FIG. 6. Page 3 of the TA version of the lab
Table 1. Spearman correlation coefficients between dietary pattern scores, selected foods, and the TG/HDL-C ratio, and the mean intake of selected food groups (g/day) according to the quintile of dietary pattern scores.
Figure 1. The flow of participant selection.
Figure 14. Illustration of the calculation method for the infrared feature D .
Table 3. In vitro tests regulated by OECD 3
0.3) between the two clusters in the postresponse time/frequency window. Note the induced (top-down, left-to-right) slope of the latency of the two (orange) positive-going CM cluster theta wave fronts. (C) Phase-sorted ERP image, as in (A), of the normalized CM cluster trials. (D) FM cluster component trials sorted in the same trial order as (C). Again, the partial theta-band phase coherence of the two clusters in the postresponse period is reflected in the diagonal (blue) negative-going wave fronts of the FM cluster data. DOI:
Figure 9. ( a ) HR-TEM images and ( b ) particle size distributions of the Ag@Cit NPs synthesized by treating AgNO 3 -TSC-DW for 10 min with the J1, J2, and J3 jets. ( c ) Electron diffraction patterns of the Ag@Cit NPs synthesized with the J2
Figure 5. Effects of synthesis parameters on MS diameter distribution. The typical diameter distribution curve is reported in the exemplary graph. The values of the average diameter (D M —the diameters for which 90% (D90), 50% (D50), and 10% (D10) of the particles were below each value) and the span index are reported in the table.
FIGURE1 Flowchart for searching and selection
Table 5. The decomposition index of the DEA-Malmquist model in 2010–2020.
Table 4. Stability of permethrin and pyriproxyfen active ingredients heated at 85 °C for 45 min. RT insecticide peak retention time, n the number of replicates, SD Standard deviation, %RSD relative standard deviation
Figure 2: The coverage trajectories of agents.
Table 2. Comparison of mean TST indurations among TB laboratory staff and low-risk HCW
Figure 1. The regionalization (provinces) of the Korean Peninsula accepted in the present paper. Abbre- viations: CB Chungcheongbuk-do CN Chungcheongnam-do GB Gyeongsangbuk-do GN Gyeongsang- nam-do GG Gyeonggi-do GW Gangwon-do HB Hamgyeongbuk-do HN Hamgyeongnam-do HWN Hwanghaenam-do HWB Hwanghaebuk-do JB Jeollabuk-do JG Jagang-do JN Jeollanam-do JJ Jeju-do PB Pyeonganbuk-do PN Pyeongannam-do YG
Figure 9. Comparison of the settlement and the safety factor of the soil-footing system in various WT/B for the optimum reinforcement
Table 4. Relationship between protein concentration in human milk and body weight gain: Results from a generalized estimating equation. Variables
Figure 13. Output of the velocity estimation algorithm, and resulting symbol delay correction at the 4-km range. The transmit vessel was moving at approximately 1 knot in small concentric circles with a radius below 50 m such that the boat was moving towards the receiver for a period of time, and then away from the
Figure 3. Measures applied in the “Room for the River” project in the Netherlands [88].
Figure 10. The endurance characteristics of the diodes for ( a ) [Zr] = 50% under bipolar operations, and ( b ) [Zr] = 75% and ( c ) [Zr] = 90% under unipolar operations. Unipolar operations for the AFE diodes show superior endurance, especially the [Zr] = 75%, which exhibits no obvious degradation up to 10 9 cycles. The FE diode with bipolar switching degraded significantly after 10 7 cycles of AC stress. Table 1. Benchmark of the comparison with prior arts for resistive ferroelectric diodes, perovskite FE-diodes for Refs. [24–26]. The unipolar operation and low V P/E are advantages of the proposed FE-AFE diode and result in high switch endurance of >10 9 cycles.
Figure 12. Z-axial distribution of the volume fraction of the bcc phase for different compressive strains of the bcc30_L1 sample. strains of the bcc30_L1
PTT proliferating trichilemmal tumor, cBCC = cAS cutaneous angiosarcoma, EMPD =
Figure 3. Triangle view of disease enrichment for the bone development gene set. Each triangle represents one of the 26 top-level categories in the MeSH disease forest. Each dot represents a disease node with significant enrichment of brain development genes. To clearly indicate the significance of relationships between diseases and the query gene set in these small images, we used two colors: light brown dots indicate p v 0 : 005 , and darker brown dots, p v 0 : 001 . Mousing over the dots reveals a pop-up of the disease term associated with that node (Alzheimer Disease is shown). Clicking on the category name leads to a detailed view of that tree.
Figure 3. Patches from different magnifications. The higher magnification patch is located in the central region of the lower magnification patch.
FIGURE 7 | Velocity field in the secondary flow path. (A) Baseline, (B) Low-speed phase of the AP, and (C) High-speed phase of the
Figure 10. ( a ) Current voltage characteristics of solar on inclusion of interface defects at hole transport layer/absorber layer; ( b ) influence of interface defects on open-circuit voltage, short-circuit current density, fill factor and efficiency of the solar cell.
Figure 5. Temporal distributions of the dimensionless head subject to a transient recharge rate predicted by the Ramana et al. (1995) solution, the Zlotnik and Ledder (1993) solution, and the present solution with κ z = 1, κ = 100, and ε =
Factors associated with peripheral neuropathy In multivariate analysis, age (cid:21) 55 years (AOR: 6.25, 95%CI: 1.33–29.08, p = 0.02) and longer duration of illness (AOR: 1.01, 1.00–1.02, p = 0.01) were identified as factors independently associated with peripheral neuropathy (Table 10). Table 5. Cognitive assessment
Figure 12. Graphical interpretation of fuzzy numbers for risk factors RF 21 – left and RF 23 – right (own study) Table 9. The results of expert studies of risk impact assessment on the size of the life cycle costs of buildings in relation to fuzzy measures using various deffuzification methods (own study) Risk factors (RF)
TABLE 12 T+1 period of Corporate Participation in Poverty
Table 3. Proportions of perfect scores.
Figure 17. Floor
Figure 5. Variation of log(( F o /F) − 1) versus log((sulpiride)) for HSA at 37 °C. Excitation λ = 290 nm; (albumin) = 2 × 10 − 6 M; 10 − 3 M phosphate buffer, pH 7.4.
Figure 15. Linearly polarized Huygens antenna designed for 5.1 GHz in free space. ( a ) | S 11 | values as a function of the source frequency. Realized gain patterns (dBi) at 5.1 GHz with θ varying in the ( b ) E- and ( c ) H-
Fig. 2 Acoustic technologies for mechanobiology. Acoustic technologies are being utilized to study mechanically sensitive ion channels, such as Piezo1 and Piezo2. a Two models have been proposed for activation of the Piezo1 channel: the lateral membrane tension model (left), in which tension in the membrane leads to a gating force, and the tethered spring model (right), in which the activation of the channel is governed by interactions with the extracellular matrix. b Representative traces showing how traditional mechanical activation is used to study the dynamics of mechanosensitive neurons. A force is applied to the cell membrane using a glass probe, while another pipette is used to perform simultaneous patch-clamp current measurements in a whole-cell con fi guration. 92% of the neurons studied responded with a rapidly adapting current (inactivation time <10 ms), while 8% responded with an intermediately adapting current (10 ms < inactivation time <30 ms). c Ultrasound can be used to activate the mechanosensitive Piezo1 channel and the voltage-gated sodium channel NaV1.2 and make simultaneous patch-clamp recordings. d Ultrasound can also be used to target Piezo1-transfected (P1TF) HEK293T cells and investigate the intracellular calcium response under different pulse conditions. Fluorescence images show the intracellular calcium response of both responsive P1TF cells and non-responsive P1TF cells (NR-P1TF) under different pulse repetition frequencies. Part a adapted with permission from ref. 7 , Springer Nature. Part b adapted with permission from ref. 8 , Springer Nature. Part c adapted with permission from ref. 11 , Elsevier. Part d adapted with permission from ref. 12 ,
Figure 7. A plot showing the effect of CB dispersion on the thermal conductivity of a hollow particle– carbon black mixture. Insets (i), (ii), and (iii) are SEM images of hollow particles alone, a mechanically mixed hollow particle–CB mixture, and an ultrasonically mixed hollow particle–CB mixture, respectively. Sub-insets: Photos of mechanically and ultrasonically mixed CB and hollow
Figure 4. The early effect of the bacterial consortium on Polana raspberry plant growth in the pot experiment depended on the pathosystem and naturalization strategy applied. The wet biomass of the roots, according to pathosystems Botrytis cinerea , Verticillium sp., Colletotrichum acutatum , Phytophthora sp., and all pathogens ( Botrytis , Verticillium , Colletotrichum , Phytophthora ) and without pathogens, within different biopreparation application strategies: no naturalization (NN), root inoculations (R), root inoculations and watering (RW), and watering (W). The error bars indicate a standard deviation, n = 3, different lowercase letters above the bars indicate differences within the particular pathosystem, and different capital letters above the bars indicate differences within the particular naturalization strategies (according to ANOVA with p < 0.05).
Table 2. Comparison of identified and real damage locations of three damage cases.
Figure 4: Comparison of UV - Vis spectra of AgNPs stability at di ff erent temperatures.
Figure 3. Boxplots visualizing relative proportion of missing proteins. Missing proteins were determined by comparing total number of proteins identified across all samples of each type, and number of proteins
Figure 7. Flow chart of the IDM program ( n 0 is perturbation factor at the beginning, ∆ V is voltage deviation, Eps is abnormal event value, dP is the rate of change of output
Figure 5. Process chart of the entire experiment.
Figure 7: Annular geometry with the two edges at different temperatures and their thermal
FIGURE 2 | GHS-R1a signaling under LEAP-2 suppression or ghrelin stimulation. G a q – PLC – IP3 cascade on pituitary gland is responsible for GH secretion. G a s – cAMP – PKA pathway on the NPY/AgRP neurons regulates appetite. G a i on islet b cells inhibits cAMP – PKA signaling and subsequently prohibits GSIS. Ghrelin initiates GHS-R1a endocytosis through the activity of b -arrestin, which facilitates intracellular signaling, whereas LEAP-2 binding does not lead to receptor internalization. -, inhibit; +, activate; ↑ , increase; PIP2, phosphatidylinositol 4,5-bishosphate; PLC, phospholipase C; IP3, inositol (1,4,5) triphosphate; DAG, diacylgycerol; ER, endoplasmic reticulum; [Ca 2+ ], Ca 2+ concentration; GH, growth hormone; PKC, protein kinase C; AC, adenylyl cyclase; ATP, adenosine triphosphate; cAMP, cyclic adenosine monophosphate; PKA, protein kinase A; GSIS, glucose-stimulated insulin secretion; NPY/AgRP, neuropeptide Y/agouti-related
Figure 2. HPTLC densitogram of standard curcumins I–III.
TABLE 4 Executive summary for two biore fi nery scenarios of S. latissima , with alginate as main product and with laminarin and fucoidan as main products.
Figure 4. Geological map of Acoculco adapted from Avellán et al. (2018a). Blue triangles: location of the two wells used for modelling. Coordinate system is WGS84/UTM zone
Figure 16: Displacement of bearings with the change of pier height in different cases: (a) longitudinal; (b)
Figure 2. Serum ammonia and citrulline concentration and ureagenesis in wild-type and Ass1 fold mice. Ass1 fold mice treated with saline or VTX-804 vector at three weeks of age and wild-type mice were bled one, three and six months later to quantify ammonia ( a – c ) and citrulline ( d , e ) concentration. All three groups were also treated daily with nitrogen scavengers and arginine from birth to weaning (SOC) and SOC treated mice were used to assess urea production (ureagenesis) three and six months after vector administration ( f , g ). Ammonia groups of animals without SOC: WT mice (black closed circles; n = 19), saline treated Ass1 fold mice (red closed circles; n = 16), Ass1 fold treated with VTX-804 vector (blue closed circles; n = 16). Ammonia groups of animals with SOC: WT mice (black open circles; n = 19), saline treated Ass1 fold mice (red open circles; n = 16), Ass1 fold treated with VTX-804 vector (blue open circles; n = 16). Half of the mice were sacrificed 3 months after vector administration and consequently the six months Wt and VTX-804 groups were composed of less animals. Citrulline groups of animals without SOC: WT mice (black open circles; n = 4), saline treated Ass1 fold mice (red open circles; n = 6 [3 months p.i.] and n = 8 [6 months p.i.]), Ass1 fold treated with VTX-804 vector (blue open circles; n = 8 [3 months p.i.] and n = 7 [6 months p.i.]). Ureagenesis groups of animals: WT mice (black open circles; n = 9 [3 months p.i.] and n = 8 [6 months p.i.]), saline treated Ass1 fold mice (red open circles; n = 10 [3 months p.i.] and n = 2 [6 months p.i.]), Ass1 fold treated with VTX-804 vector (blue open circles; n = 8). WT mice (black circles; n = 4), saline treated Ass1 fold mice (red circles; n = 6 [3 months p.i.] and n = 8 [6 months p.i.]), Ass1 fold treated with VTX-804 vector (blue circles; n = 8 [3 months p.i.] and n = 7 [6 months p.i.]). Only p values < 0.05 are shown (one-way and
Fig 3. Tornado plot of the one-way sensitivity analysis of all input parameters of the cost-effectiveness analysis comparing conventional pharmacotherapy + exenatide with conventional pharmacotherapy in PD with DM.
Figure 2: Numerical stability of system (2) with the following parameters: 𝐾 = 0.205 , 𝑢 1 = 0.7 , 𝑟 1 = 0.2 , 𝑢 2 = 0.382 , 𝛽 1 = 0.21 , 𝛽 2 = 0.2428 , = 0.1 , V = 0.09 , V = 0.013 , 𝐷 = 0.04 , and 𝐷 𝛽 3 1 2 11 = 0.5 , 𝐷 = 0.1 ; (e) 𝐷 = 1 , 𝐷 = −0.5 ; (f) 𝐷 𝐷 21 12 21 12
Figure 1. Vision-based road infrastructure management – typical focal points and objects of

####

■ WORK TO BE COMPLETED: From the top of the material above, please transcribe each line exactly. Include the line with "Table 5. The" and end there.

■ SOLVED PROBLEM:
FIG. 6. Page 3 of the TA version of the lab
Table 1. Spearman correlation coefficients between dietary pattern scores, selected foods, and the TG/HDL-C ratio, and the mean intake of selected food groups (g/day) according to the quintile of dietary pattern scores.
Figure 1. The flow of participant selection.
Figure 14. Illustration of the calculation method for the infrared feature D .
Table 3. In vitro tests regulated by OECD 3
0.3) between the two clusters in the postresponse time/frequency window. Note the induced (top-down, left-to-right) slope of the latency of the two (orange) positive-going CM cluster theta wave fronts. (C) Phase-sorted ERP image, as in (A), of the normalized CM cluster trials. (D) FM cluster component trials sorted in the same trial order as (C). Again, the partial theta-band phase coherence of the two clusters in the postresponse period is reflected in the diagonal (blue) negative-going wave fronts of the FM cluster data. DOI:
Figure 9. ( a ) HR-TEM images and ( b ) particle size distributions of the Ag@Cit NPs synthesized by treating AgNO 3 -TSC-DW for 10 min with the J1, J2, and J3 jets. ( c ) Electron diffraction patterns of the Ag@Cit NPs synthesized with the J2
Figure 5. Effects of synthesis parameters on MS diameter distribution. The typical diameter distribution curve is reported in the exemplary graph. The values of the average diameter (D M —the diameters for which 90% (D90), 50% (D50), and 10% (D10) of the particles were below each value) and the span index are reported in the table.
FIGURE1 Flowchart for searching and selection
Table 5. The decomposition index of the DEA-Malmquist model in 2010–2020.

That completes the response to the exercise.